What you need to do >>
All of the entries below should be copied exactly as they appear.
[Opening Data for processing section]
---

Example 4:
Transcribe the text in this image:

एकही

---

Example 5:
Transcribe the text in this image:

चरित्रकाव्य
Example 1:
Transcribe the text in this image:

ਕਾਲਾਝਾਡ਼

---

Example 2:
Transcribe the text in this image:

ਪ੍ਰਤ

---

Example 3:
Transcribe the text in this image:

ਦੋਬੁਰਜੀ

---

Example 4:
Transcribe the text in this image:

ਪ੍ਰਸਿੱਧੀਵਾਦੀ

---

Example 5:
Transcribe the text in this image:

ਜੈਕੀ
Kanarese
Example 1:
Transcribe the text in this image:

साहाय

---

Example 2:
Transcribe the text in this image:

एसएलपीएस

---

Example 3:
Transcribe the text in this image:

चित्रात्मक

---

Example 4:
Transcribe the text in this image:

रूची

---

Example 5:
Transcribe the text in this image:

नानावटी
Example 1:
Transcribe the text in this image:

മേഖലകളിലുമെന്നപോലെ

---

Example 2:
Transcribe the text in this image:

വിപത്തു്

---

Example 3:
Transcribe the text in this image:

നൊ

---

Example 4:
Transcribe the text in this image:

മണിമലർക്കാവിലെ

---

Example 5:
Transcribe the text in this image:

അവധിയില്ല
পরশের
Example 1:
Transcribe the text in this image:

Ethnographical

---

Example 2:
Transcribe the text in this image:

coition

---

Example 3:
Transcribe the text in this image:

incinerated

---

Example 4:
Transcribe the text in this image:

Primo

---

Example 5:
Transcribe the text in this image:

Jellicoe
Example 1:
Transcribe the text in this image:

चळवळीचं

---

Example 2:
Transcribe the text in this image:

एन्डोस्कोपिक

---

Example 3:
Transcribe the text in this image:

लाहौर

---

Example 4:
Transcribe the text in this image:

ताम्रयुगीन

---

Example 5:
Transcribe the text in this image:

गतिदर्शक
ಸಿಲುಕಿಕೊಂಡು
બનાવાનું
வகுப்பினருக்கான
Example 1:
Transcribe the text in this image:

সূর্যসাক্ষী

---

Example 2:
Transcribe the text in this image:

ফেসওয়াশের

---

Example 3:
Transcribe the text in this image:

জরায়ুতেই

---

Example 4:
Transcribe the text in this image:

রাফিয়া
[Closing Data for processing section]
Reply >>
---

Example 4:
Transcribe the text in this image:

एकही

---

Example 5:
Transcribe the text in this image:

चरित्रकाव्य
Example 1:
Transcribe the text in this image:

ਕਾਲਾਝਾਡ਼

---

Example 2:
Transcribe the text in this image:

ਪ੍ਰਤ

---

Example 3:
Transcribe the text in this image:

ਦੋਬੁਰਜੀ

---

Example 4:
Transcribe the text in this image:

ਪ੍ਰਸਿੱਧੀਵਾਦੀ

---

Example 5:
Transcribe the text in this image:

ਜੈਕੀ
Kanarese
Example 1:
Transcribe the text in this image:

साहाय

---

Example 2:
Transcribe the text in this image:

एसएलपीएस

---

Example 3:
Transcribe the text in this image:

चित्रात्मक

---

Example 4:
Transcribe the text in this image:

रूची

---

Example 5:
Transcribe the text in this image:

नानावटी
Example 1:
Transcribe the text in this image:

മേഖലകളിലുമെന്നപോലെ

---

Example 2:
Transcribe the text in this image:

വിപത്തു്

---

Example 3:
Transcribe the text in this image:

നൊ

---

Example 4:
Transcribe the text in this image:

മണിമലർക്കാവിലെ

---

Example 5:
Transcribe the text in this image:

അവധിയില്ല
পরশের
Example 1:
Transcribe the text in this image:

Ethnographical

---

Example 2:
Transcribe the text in this image:

coition

---

Example 3:
Transcribe the text in this image:

incinerated

---

Example 4:
Transcribe the text in this image:

Primo

---

Example 5:
Transcribe the text in this image:

Jellicoe
Example 1:
Transcribe the text in this image:

चळवळीचं

---

Example 2:
Transcribe the text in this image:

एन्डोस्कोपिक

---

Example 3:
Transcribe the text in this image:

लाहौर

---

Example 4:
Transcribe the text in this image:

ताम्रयुगीन

---

Example 5:
Transcribe the text in this image:

गतिदर्शक
ಸಿಲುಕಿಕೊಂಡು
બનાવાનું
வகுப்பினருக்கான
Example 1:
Transcribe the text in this image:

সূর্যসাক্ষী

---

Example 2:
Transcribe the text in this image:

ফেসওয়াশের

---

Example 3:
Transcribe the text in this image:

জরায়ুতেই

---

Example 4:
Transcribe the text in this image:

রাফিয়া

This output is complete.